Your reply should repeat, exactly, the line containing "right shoulder: (128, 276)" and the rest of the material after it.
****************
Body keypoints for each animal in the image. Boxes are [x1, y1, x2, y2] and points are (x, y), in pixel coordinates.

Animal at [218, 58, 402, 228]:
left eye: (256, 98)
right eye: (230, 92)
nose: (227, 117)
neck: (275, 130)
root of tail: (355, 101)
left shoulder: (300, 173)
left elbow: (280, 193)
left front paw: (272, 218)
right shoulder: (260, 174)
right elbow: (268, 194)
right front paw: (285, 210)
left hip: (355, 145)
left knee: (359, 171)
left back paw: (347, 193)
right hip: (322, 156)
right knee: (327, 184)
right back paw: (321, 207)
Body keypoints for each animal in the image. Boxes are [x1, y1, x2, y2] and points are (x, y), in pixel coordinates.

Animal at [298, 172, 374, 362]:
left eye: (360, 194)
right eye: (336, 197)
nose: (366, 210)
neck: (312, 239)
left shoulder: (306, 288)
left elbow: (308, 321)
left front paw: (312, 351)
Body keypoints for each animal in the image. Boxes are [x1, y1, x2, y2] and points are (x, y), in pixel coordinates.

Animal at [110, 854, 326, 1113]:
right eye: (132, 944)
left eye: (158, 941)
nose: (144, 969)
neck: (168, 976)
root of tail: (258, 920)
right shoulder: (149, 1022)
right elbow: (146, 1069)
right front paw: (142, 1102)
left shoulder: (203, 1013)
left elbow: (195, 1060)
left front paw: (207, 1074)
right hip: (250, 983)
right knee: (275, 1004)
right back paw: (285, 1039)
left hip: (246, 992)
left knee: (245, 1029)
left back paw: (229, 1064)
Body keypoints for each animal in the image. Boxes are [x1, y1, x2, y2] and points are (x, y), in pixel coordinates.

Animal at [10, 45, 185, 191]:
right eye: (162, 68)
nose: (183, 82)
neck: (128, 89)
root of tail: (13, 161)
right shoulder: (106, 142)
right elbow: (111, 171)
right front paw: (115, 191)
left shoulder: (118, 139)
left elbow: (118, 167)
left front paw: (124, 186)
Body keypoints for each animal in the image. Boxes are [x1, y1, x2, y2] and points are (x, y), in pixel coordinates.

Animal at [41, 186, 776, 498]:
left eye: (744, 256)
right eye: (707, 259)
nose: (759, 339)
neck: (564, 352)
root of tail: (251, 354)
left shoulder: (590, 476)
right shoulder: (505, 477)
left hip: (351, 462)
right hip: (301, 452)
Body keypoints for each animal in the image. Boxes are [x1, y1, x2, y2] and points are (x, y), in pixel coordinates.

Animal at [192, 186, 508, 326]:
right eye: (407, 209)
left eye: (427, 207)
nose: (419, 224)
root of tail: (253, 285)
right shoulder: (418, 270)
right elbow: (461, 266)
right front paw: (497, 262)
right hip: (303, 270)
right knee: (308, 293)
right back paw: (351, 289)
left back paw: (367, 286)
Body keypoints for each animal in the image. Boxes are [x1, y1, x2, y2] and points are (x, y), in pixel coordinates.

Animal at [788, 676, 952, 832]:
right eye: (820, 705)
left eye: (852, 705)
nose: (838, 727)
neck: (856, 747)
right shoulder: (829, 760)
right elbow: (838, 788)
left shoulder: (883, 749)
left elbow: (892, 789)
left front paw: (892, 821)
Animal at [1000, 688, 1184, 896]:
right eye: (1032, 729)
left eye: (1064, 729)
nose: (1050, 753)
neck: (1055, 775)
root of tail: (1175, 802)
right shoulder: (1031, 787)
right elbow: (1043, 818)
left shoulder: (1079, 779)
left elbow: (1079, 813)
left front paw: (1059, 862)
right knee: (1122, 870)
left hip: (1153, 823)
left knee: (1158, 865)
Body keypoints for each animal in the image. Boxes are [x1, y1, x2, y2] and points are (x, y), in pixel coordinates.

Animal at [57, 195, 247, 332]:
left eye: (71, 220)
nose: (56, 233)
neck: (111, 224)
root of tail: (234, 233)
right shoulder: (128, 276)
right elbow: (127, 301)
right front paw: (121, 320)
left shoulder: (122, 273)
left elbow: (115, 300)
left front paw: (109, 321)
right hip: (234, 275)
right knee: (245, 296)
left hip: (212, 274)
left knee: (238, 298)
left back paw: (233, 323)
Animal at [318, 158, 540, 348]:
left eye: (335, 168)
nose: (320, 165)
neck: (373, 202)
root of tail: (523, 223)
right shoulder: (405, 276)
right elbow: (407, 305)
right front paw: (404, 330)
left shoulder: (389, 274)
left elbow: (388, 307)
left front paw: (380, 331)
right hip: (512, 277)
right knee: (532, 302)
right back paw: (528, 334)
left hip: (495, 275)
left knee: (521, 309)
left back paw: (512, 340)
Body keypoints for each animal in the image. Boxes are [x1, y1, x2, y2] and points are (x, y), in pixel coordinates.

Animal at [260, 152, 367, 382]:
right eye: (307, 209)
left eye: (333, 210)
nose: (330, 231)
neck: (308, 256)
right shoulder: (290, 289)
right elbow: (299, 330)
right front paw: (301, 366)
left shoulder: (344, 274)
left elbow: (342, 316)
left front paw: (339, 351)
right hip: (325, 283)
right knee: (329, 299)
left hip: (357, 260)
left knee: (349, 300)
****************
• _Response for this exercise_
right shoulder: (128, 276)
right elbow: (127, 301)
right front paw: (121, 320)
left shoulder: (122, 273)
left elbow: (115, 300)
left front paw: (109, 321)
right hip: (234, 275)
right knee: (245, 296)
left hip: (212, 274)
left knee: (238, 298)
left back paw: (233, 323)
Animal at [318, 158, 540, 348]:
left eye: (335, 168)
nose: (320, 165)
neck: (373, 202)
root of tail: (523, 223)
right shoulder: (405, 276)
right elbow: (407, 305)
right front paw: (404, 330)
left shoulder: (389, 274)
left elbow: (388, 307)
left front paw: (380, 331)
right hip: (512, 277)
right knee: (532, 302)
right back paw: (528, 334)
left hip: (495, 275)
left knee: (521, 309)
left back paw: (512, 340)
Body keypoints for each animal in the image. Boxes are [x1, y1, x2, y2] and points are (x, y), in pixel coordinates.

Animal at [260, 152, 367, 382]:
right eye: (307, 209)
left eye: (333, 210)
nose: (330, 231)
neck: (308, 256)
right shoulder: (290, 289)
right elbow: (299, 330)
right front paw: (301, 366)
left shoulder: (344, 274)
left elbow: (342, 316)
left front paw: (339, 351)
right hip: (325, 283)
right knee: (329, 299)
left hip: (357, 260)
left knee: (349, 300)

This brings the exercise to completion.